Du côté des libraires et des traducteurs, les craintes reposent aussi sur un remplacement de l’action humaine. Et pour cause : en s’appuyant sur le modèle d’apprentissage Deepl, la start-up française Qantmetry a traduit un ouvrage scientifique de 800 pages. Une fois le texte brut traduit par une intelligence artificielle - phase de « pré-édition » - celui-ci est récupéré par un traducteur littéraire, chargé de faire un travail de post-édition. Un travail « fastidieux, sans plaisir littéraire, puisque la solution proposée par la machine n’est pas publiable », selon Jonathan Secor. Le juriste redoute aussi que les éditeurs faisant usage de la traduction automatique sous-évaluent les traducteurs, les réduisant au statut de correcteurs.
Même si la pratique serait peu répandue dans le milieu littéraire, l'ATLF (Association des traducteurs littéraires en France) dénonce une « opacité problématique » et somme les éditeurs à davantage de transparence. En effet, d'après une étude menée par l'association et consultée avant publication par Livres Hebdo, 91% des traducteurs en post-édition ont déclaré ne pas savoir si la pré-édition avait été réalisée ou non, par un outil technologique.
« Avec la traduction automatique, il y a une compilation massive de données avec des résultats parfois bluffant. Mais il y a un grand risque de lissage du texte brut, ce qui nuirait à la qualité littéraire. Au contraire, la traduction littéraire est subjective. Il existe autant de traductions que de traducteurs », rappelle Peggy Rolland, traductrice adhérente. Rémunérée en droits d'auteurs pour son travail créatif, l'interrogée craint donc que l'usage de l'outil technologique n'aboutisse à « une forme de suprématie économique qui conduirait à la disparition du métier et plus globalement à un appauvrissement de la langue ».
Les IA, alliées historiques des bibliothèques
Un scénario catastrophe donc ? Pas pour tout le monde. Capables d’emmagasiner des milliards de données et de processus cognitifs, les outils de type ChatGPT peuvent classer les connaissances à une échelle sans précédent, aidant donc idéalement les bibliothèques.

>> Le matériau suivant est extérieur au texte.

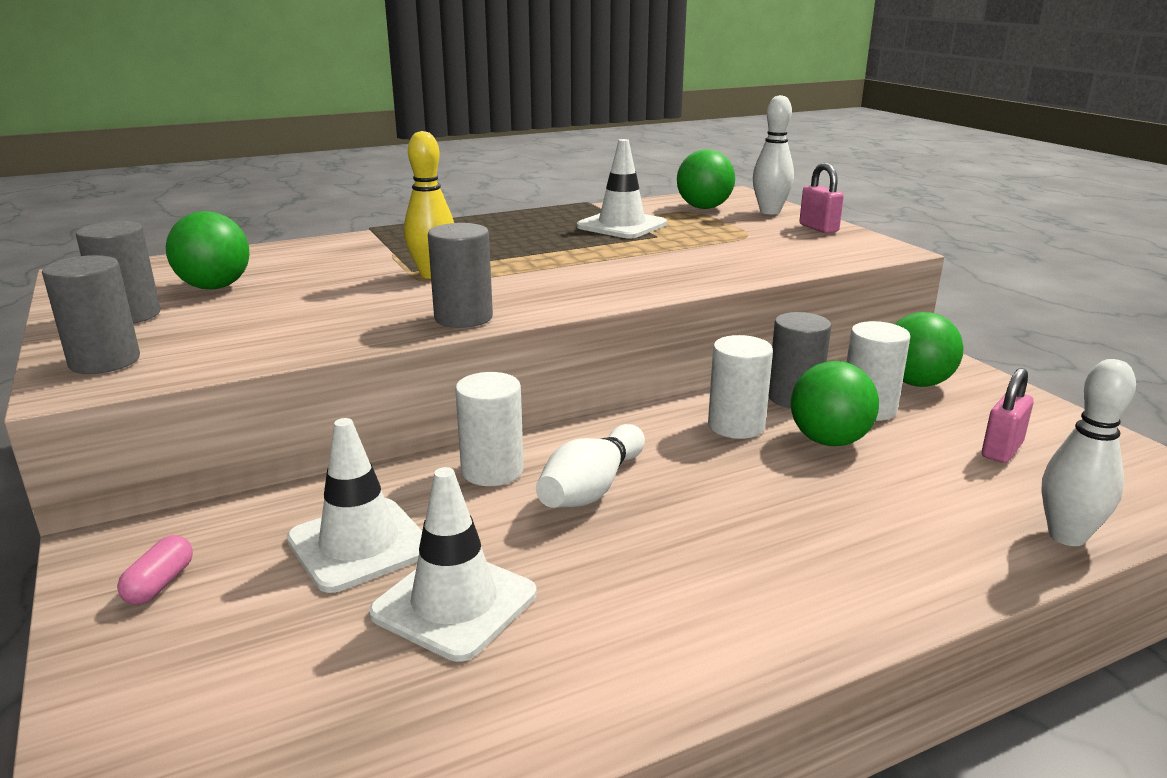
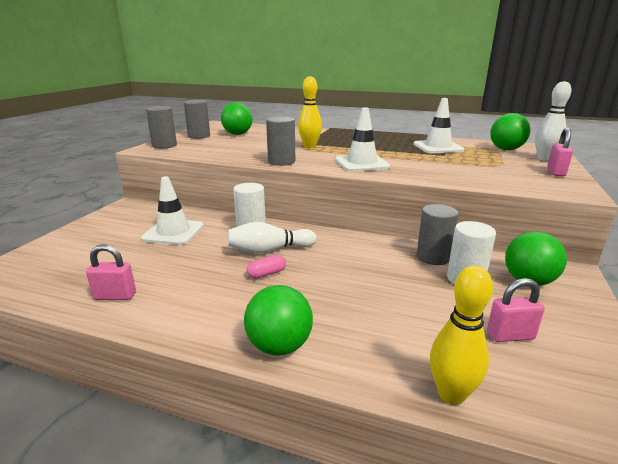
camera: 45 degrees right, 0 degrees up
(160, 584) = (118, 219): pink capsule -> pink capsule (267, 274)
(454, 603) = (159, 261): white traffic cone -> white traffic cone (361, 164)
(515, 701) = (115, 296): none -> pink padlock
(736, 426) = (376, 256): white cylinder -> none
(829, 441) = (409, 281): green ball -> green ball (279, 346)
(1067, 536) = (451, 394): white bowling pin -> yellow bowling pin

Pour autant, ils ne sauraient, d’après notre chroniqueur Patrick Bazin, remplacer l’accompagnement physique, nuancé et personnalisé d’un bibliothécaire. Il s’agirait donc plutôt « d’étendre le paradigme des bibliothèques » grâce à des cyber-outils tels que la reconnaissance de corpus ou le catalogage, alliés de longue date des bibliothèques universitaires, comme le rappelait déjà l’Association des directeurs et personnels de la direction des bibliothèques universitaires et de la documentation (ADBU) en 2019.